- [Task details]
In the entries below, every line that contains "Example" must be located and copied.

Stored items
-- Opening Marker --

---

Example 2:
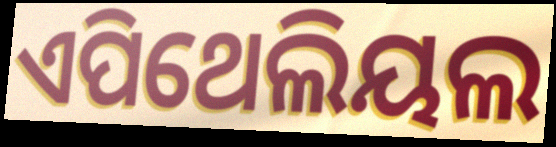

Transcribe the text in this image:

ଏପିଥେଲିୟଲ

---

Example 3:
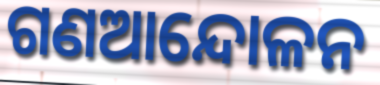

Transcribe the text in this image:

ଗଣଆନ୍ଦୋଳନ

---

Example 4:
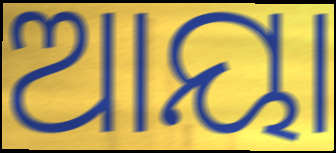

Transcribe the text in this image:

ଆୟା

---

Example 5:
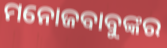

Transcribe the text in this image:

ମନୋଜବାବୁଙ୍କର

-- Closing Marker --
-- Opening Marker --

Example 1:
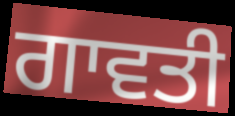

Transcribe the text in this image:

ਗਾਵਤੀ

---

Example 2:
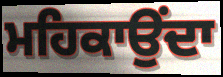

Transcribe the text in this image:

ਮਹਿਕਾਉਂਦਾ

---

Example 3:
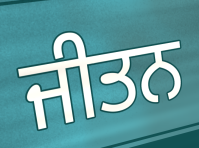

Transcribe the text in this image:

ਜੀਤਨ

-- Closing Marker --

- [Answer for the task]
Example 2:
Example 3:
Example 4:
Example 5:
Example 1:
Example 2:
Example 3:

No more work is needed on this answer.